**Page extract**.
++++++++
Not a very good one. Its maisey feeding her babies










And my maisey moo. Love her too bits


----------



## Summer1098 (Jun 20, 2009)

What a big kitty crew! And all blacks and tuxedos and tories- some of my favorite cat colours! Do you rescue or what?


----------



## Dally Banjo (Oct 22, 2009)

Brilliant picture, we used to have 9 but the only time they would all eat together was if there was some chicken on the menu


----------



## marmite (Sep 22, 2009)

Great pic


----------



## Baby British (Jan 24, 2010)

Wow, if I had the money I'd love to have as many kitties as that! They are all beautiful and you are very lucky x


----------



## maisey moo 12 (Feb 19, 2010)

I dont work for a rescue. 4 of them are my own. Since November 08 i have found or being given 4 and 4 are maiseys babies. A was only going to keep one of maiseys babies as the others had homes but they changed there minds. I didnt have the heart to rehome them and she was such a good mum. She didnt stop feeding them even though we tried to stop her till around 14wks. I would love to work for a rescue. Animals give me a purpose that i can give something back that they give me.


----------



## Summer1098 (Jun 20, 2009)

Did you breed Maisey?


----------



## colliemerles (Nov 2, 2007)

wow what gorgeous cats, do they go out, or are they indoor cats, they are beautiful,.....


----------



## maisey moo 12 (Feb 19, 2010)
++++++++
**Given entries**.
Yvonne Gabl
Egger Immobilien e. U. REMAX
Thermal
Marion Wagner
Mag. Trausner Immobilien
++++++++
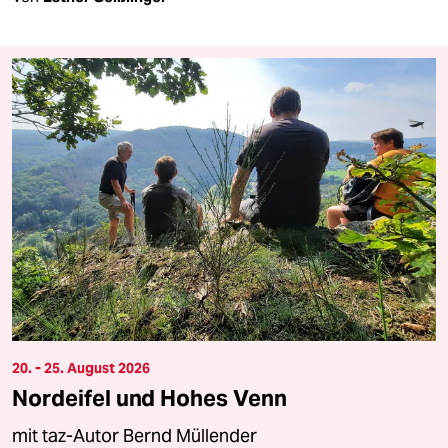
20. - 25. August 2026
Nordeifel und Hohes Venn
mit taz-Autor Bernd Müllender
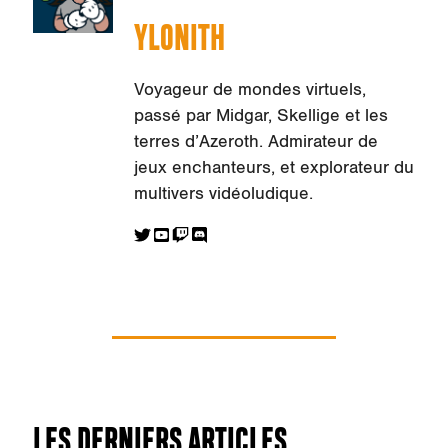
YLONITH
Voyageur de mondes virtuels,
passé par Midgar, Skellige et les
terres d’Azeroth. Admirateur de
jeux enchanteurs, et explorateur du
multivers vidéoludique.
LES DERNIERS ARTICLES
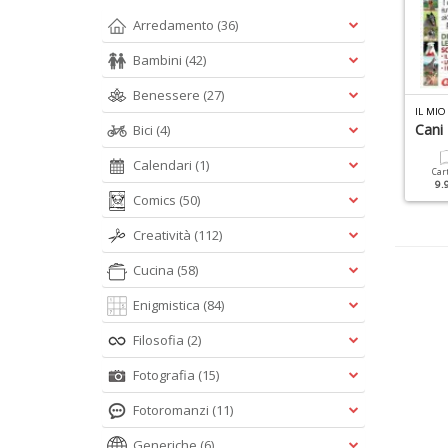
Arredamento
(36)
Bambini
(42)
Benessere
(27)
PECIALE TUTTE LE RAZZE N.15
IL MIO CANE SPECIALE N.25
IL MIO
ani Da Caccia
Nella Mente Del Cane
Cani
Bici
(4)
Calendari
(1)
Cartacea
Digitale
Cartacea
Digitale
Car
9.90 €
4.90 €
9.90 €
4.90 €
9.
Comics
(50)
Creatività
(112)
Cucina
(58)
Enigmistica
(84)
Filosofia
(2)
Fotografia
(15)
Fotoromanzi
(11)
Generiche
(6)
++++++++
**Exercise requirements**.
a - Retype the part of the cat forum thread starting at "## Baby British" and ending at "they give me.".
b - Extend the cat forum thread from the point where it stops.
The data comes from a different source than the cat forum thread.

**Responses per task**.
a -
## Baby British (Jan 24, 2010)

Wow, if I had the money I'd love to have as many kitties as that! They are all beautiful and you are very lucky x


----------



## maisey moo 12 (Feb 19, 2010)

I dont work for a rescue. 4 of them are my own. Since November 08 i have found or being given 4 and 4 are maiseys babies. A was only going to keep one of maiseys babies as the others had homes but they changed there minds. I didnt have the heart to rehome them and she was such a good mum. She didnt stop feeding them even though we tried to stop her till around 14wks. I would love to work for a rescue. Animals give me a purpose that i can give something back that they give me.

b -
I didnt intenally breed maisey. She came too us and we did let her out until we found her home. When i was talking too someone at school they said they saw a woman and man arguing and dump her somehow she found us. One of my own cats was gravely ill and i was back and forth too the vets with him. She ram raided the cat flap and got out. My cat Simon was in the vets on and off for about 3 ish wks. He was my baby and i sadly had too make the choice to let him go peacefully. He started off with liver failure and then most of his organs packed up. She got pregnant whilst i was he was there i noticed at around 5ish wks. I know i could have aborted the pregnancy but just after having lost by beautiful boy i couldnt. I did keep them all as it was my problem i brough lives in too this world i had to help them.


----------



## mckitty (Jan 11, 2009)

wow, so many cats, lovely !


----------



## happysaz133 (Jun 5, 2008)

They are gorgeous! I struggle getting my TWO in the same photo, so well done!


----------



## SeaThreePeeO (Sep 15, 2008)

That is my idea of my personal heaven but possibly my DH's idea of a personal hell. lol

I'm so glad that little black kitten found it's way to such a good home!


----------



## maisey moo 12 (Feb 19, 2010)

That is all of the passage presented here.